Sequence to Sequence Modeling

Today, we look a historic model: the encoder-decoder architecture in sequence-to-sequence modeling (Sutskever et al., 2014). In this post, we will walk through the motivations behind this model, and probe further into the model architecture.

Motivation

Sequence-to-sequence modeling can be applied to any task involving sequences, such as speech recognition, question answering, and neural machine translation (NMT). Let’s start with the motivating example of translating the English sentence “I am walking” into German (which yields “Ich laufe”). To convert each input sentence to a form for neural networks to understand, we break down the sentence into tokens, where say word-level tokenization means the sequence “I am walking” is converted into three tokens ‘I’, ‘am’, and ‘walking’. The tokens are then converted into word embedding form, a many-dimensional continuous representational space where words with similar semantics are closer in distance to one another (Mikolov et al., 2013). Given that our input sequence contains three tokens, how do we feed it into the neural network to generate our desired output of two tokens?

Herein lies the problem with using a feedforward/recurrent network in NMT- the input and output dimensions of a network have to be fixed, whereas input and output sentences have varying lengths. A possible but highly impractical workaround involves training \(n \times m\) networks for all desired combinations of input size of \(n\) tokens and output size \(m\), where one can see that to translate sentences of \(\leq 10\) words we require an ensemble of \(100\) neural models!

Model

In the motivating example, we were thinking about how to fit sequences with varying lengths into the network. To bypass the spatial constraint of having a fixed input dimension in our network, we instead process it temporally- we first pass the input sequence token-by-token into an encoder network to generate an encoded vector of the input sentence, which is then fed into a decoder network to generate the translated network.

Source: Medium

Let’s return to our motivating example, illustrated above. The encoder reads the input sequence, updating its hidden state as input tokens are fed until it encounters the delimiting token ‘<DONE>’ (denoted by the blue color encoder turning darker). The final encoder state is then fed into the decoder network as input to generate the first translated output ‘Ich’. In each time-step, the decoder output token in the previous time-step is concatenated with the final encoder output and subsequently fed into the decoder to produce the next token. This is repeated until the decoder generates the ‘<DONE>’ token.

By reading the sequence in token level and using two separate networks for parsing and generation, we are able to bypass the fixed input/output dimension problem.

Musings

Intuitively, one might wonder if we can use just one network to encode and decode.
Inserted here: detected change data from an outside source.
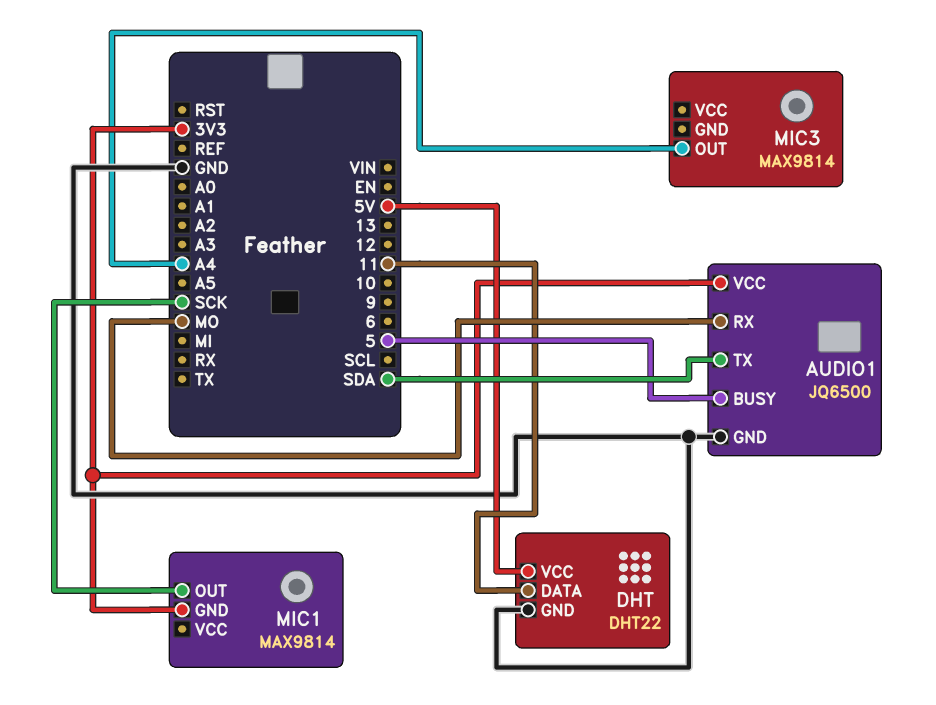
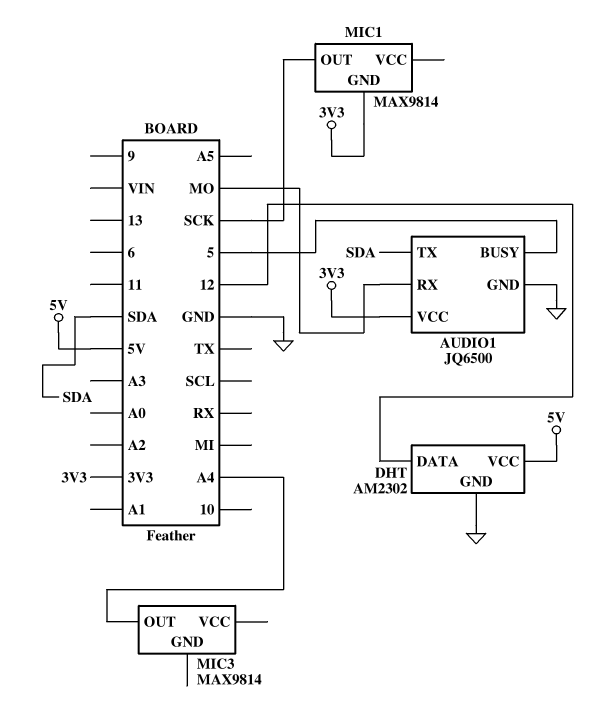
DHT: DHT22 -> AM2302
DHT pin DATA: 11 -> 12

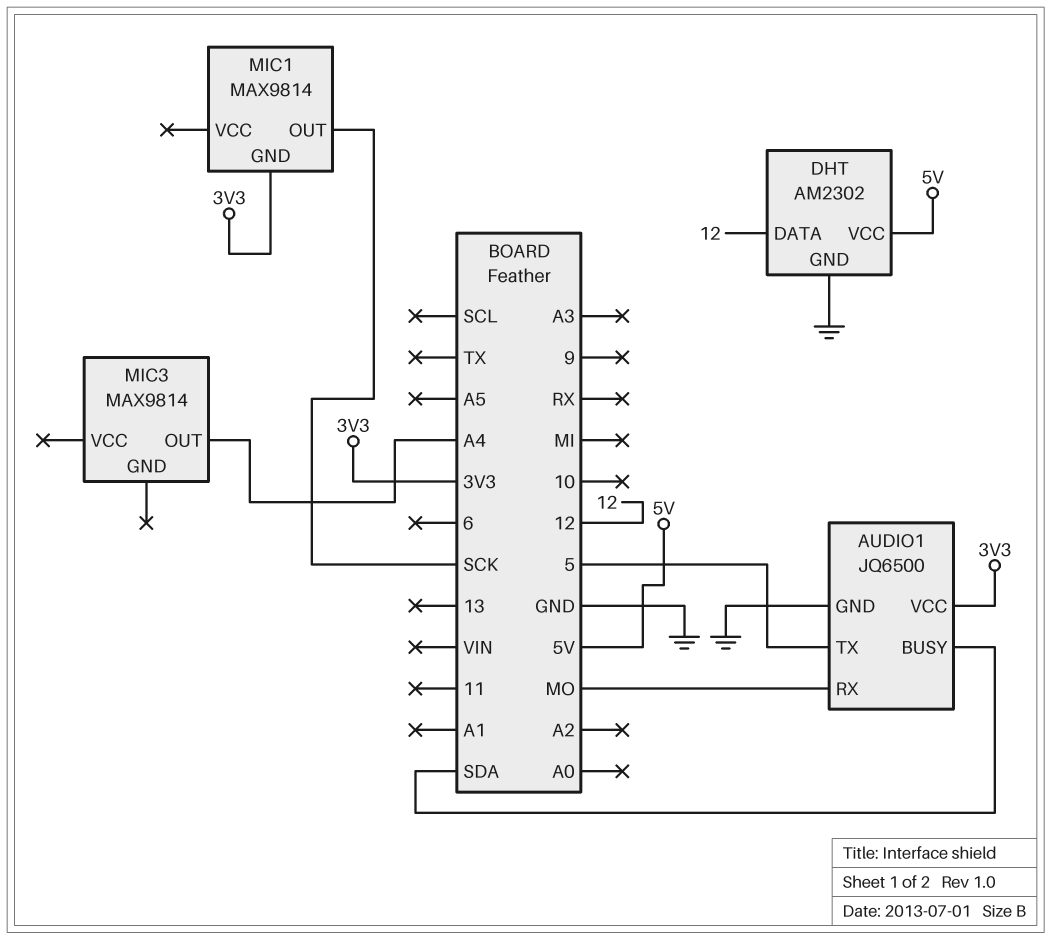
AUDIO1 pin BUSY: 5 -> SDA
AUDIO1 pin TX: SDA -> 5

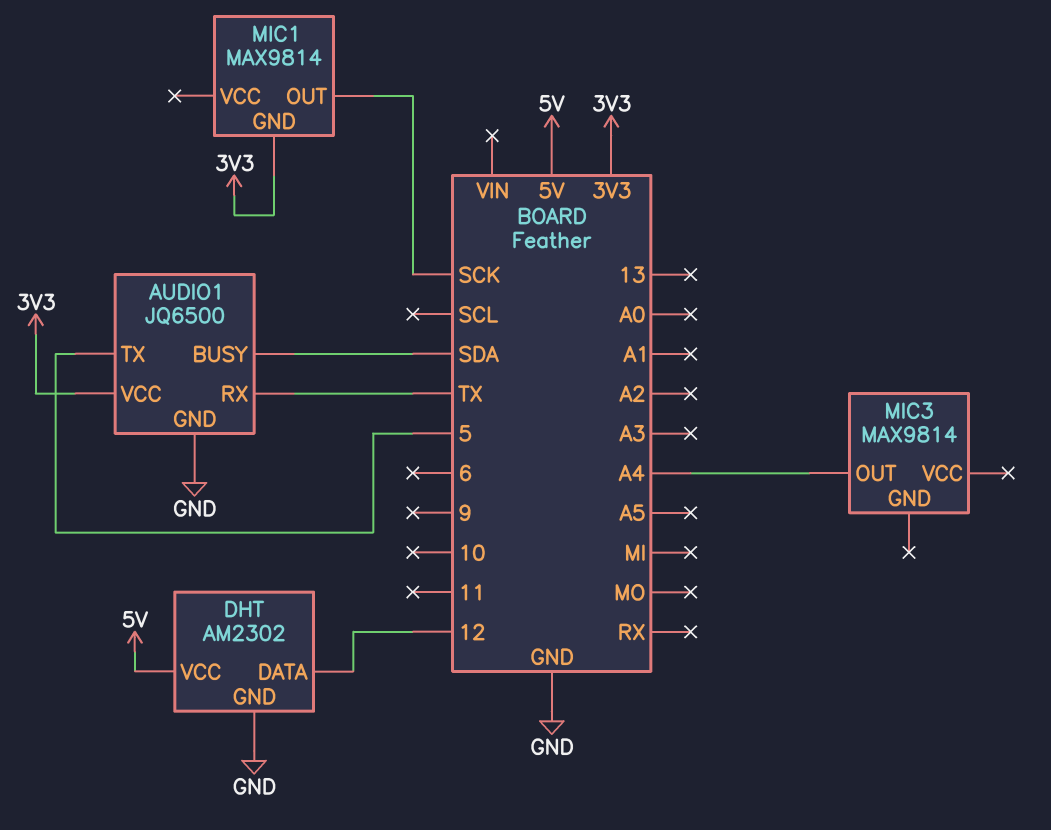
AUDIO1 pin RX: MO -> TX

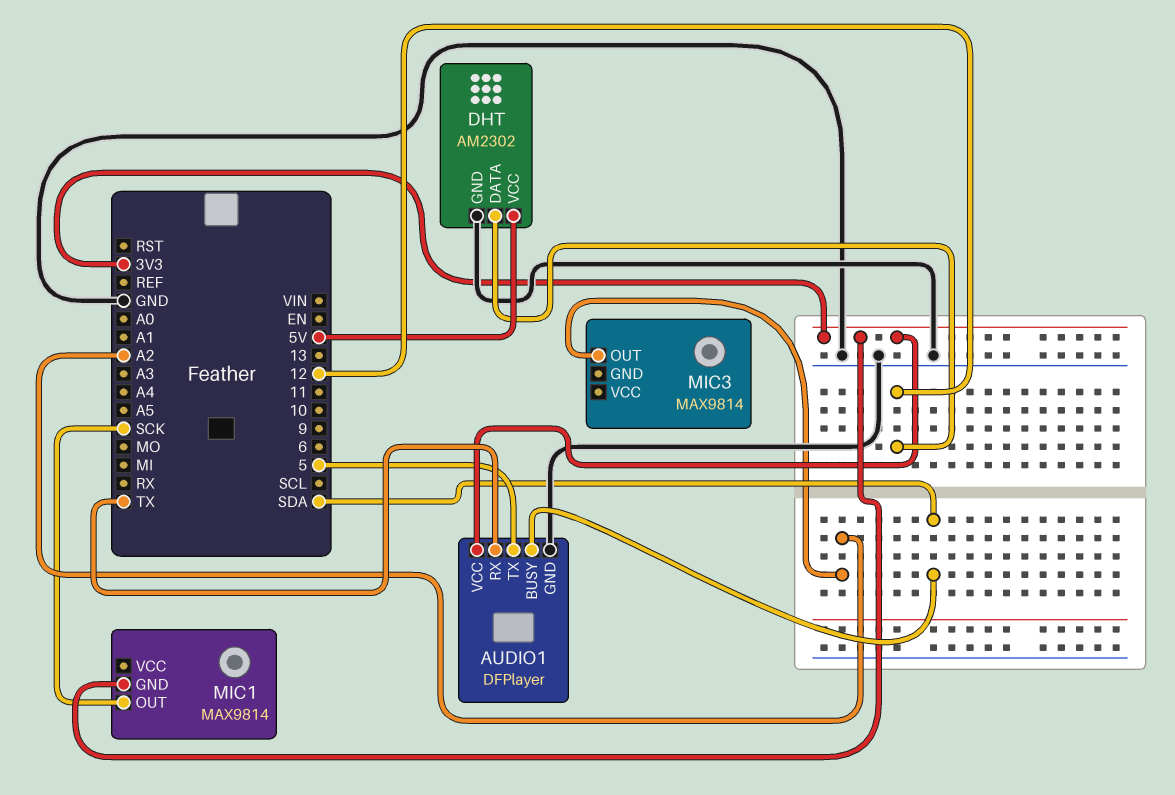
AUDIO1: JQ6500 -> DFPlayer
MIC3 pin OUT: A4 -> A2

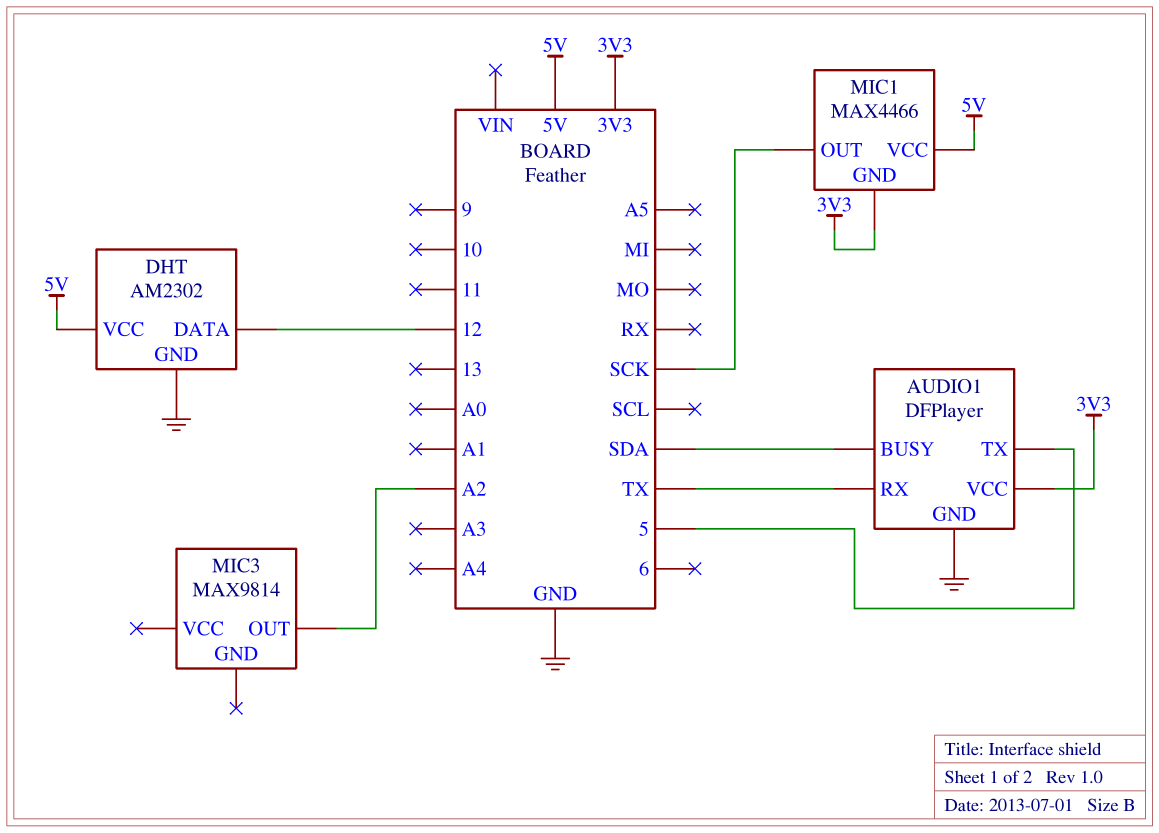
MIC1: MAX9814 -> MAX4466
MIC1 pin VCC: none -> 5V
One slight issue is the fact that for input and output token dimensions \(n\) and \(m\), the encoder and decoder input dimensions are \(n\) and \(n + m\) respectively. This can be bypassed by having an input dimension similar to that of the decoder, concatenating the input sequence tokens with an \(m\) dimension 0 vector. Update 19/12: A study on the transfer learning abilities of a text-to-text Transformer shows the theoretical benefits of the encoder-decoder architecture over an encoder-only (e.g. BERT) or decoder-only (e.g. language model) architecture (Raffel et al., 2019). Concretely, although the encoder-decoder model has twice as many parameters, the computational cost is \(\mathcal{0}(L)\) for \(L\) layers in both cases. This is because the \(L\) layers in a language model has to be applied to both the input and output sequences, whereas for the encoder-decoder model the \(L\) layers of the encoder and decoder acts on only the input and output sequences respectively.

The more consequential benefit in having two networks is in reducing the burden of having to learn to parse and generate in the same network. (HuggingFace, 2019) surmises that transfer learning would be much easier when having two networks, using a language model pre-trained on the source language as the encoder, and one pre-trained on the target language for the decoder. This would in theory be very useful for low-resource translation, where obtaining a sizeable corpus of the low-resource language is a challenge.